-------- The data --------
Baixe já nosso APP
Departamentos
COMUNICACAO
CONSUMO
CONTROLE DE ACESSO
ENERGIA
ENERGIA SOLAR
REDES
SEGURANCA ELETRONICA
--------
#### Work to be completed:
Return every line of the records above verbatim, keeping their original order and line breaks.

#### Written answer:
Baixe já nosso APP
Departamentos
COMUNICACAO
CONSUMO
CONTROLE DE ACESSO
ENERGIA
ENERGIA SOLAR
REDES
SEGURANCA ELETRONICA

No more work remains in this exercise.